Como não sou um seguidor obsessivo da política nem do meu país, quanto mais do Brasil, não fazia ideia, a menor ideia de quem é Soraya, ainda que até mesmo eu pudesse imaginar quem eram os dois bandidos. Graças à internet, logo descobri que Soraya era Soraya Thronicke, que havia concorrido à Presidência pelo União Brasil e recebido apenas 600 mil votos, um comentário um tanto irônico sobre o nome do partido dela.

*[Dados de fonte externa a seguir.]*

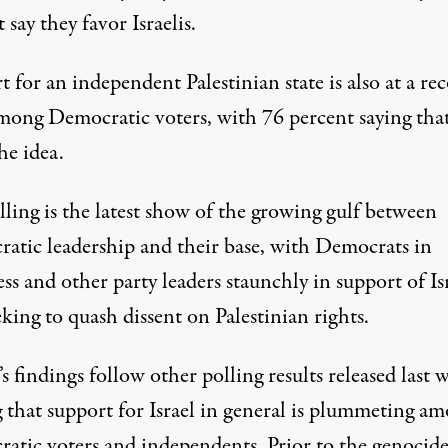
 say they favor Israelis.
 for an independent Palestinian state is also at a re
mong Democratic voters, with 76 percent saying tha
he idea.
ling is the latest show of the growing gulf between
atic leadership and their base, with
Democrats in
ss
and other party leaders staunchly in support of Is
eking to quash dissent
on Palestinian rights.
s findings follow other polling results
released last 
g that support for Israel in general is plummeting a
atic voters and independents. Prior to the genocide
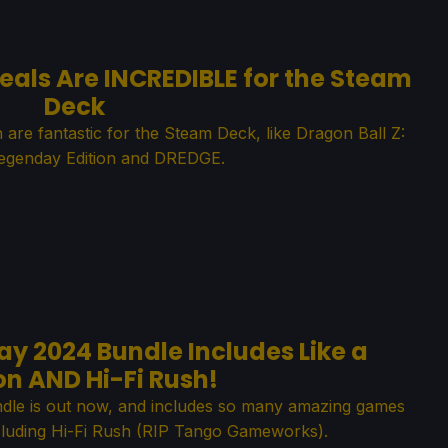
eals Are INCREDIBLE for the Steam
Deck
h are fantastic for the Steam Deck, like Dragon Ball Z:
egenday Edition and DREDGE.
y 2024 Bundle Includes Like a
n AND Hi-Fi Rush!
le is out now, and includes so many amazing games
cluding Hi-Fi Rush (RIP Tango Gameworks).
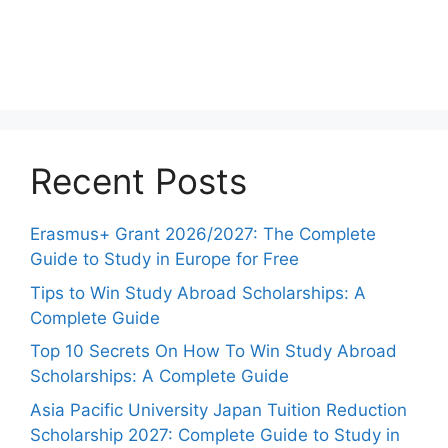
Recent Posts
Erasmus+ Grant 2026/2027: The Complete
Guide to Study in Europe for Free
Tips to Win Study Abroad Scholarships: A
Complete Guide
Top 10 Secrets On How To Win Study Abroad
Scholarships: A Complete Guide
Asia Pacific University Japan Tuition Reduction
Scholarship 2027: Complete Guide to Study in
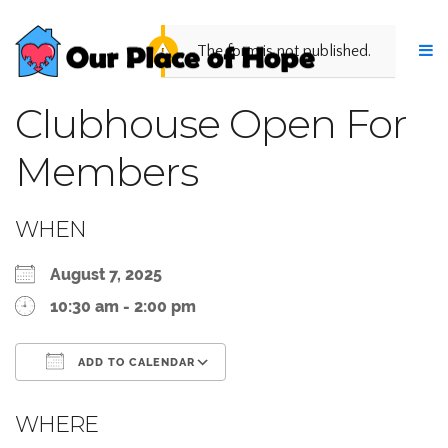
The form is not published.
Clubhouse Open For
Members
WHEN
August 7, 2025
10:30 am - 2:00 pm
ADD TO CALENDAR
Download ICS
Google Calendar
WHERE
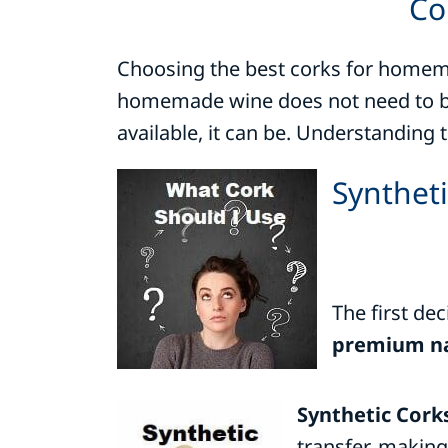
Co
Choosing the best corks for homemad
homemade wine does not need to be 
available, it can be. Understanding 
Syntheti
The first dec
premium na
Synthetic Cork
transfer, making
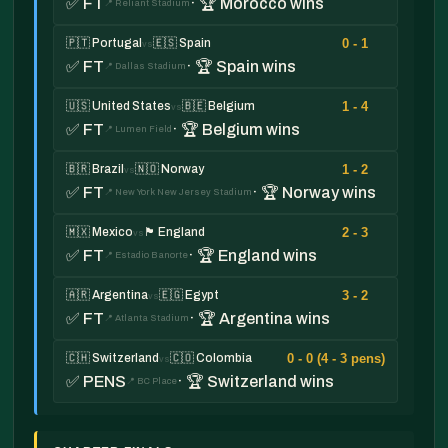
✅ FT
· 🏆 Morocco wins
📍 Reliant Stadium
0 - 1
🇵🇹 Portugal
🇪🇸 Spain
vs
✅ FT
· 🏆 Spain wins
📍 Dallas Stadium
1 - 4
🇺🇸 United States
🇧🇪 Belgium
vs
✅ FT
· 🏆 Belgium wins
📍 Lumen Field
1 - 2
🇧🇷 Brazil
🇳🇴 Norway
vs
✅ FT
· 🏆 Norway wins
📍 New York New Jersey Stadium
2 - 3
🇲🇽 Mexico
🏴󠁧󠁢󠁥󠁮󠁧󠁿 England
vs
✅ FT
· 🏆 England wins
📍 Estadio Banorte
3 - 2
🇦🇷 Argentina
🇪🇬 Egypt
vs
✅ FT
· 🏆 Argentina wins
📍 Atlanta Stadium
0 - 0 (4 - 3 pens)
🇨🇭 Switzerland
🇨🇴 Colombia
vs
✅ PENS
· 🏆 Switzerland wins
📍 BC Place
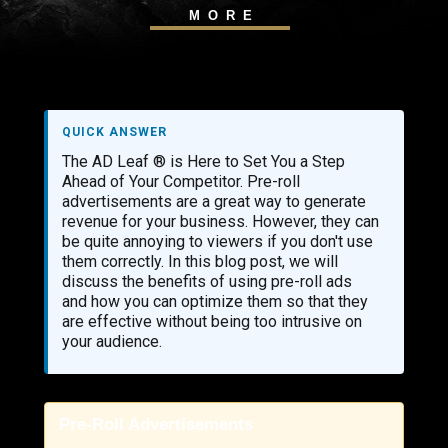
MORE
QUICK ANSWER
The AD Leaf ® is Here to Set You a Step
Ahead of Your Competitor. Pre-roll
advertisements are a great way to generate
revenue for your business. However, they can
be quite annoying to viewers if you don't use
them correctly. In this blog post, we will
discuss the benefits of using pre-roll ads
and how you can optimize them so that they
are effective without being too intrusive on
your audience.
Pre-Roll Advertisements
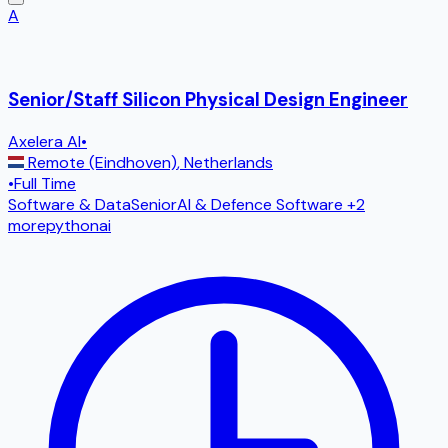
A
Senior/Staff Silicon Physical Design Engineer
Axelera AI
•
Remote (Eindhoven)
,
Netherlands
•
Full Time
Software & Data
Senior
AI & Defence Software
+2
more
python
ai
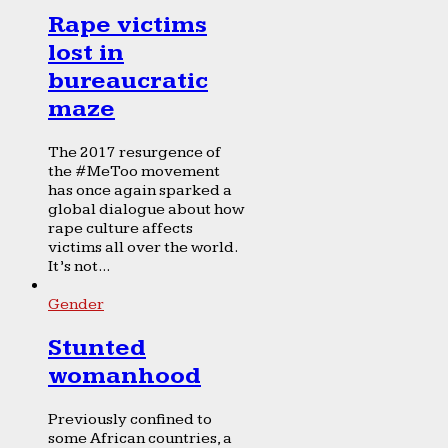
Rape victims
lost in
bureaucratic
maze
The 2017 resurgence of
the #MeToo movement
has once again sparked a
global dialogue about how
rape culture affects
victims all over the world.
It’s not...
Gender
Stunted
womanhood
Previously confined to
some African countries, a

Mesmo assim, entendo o que ela quis dizer: todas as eleições nas democracias contemporâneas são um pouco assim — nenhum dos candidatos é digno do nosso voto quando esses candidatos são considerados de forma abstrata. (O que prova que o Brasil agora faz parte do mainstream.) No entanto, dois seres humanos podem ser igualmente ruins? E ruins exatamente da mesma forma? Vícios e virtudes são incomensuráveis, assim como maçãs e peras não podem ser comparadas em todos os seus aspectos. Ninguém tem todas as virtudes, ainda que eu imagine que seja possível que alguém tenha todos os vícios.


Finalmente, numa eleição é preciso fazer uma escolha com base em uma avalição instintiva ou global. Isto é, se preferimos os vícios de uma pessoa aos de outra. (Suas políticas de fato têm relativamente pouco a ver com a nossa escolha — o que essas figuras simbolizam é muito mais importante).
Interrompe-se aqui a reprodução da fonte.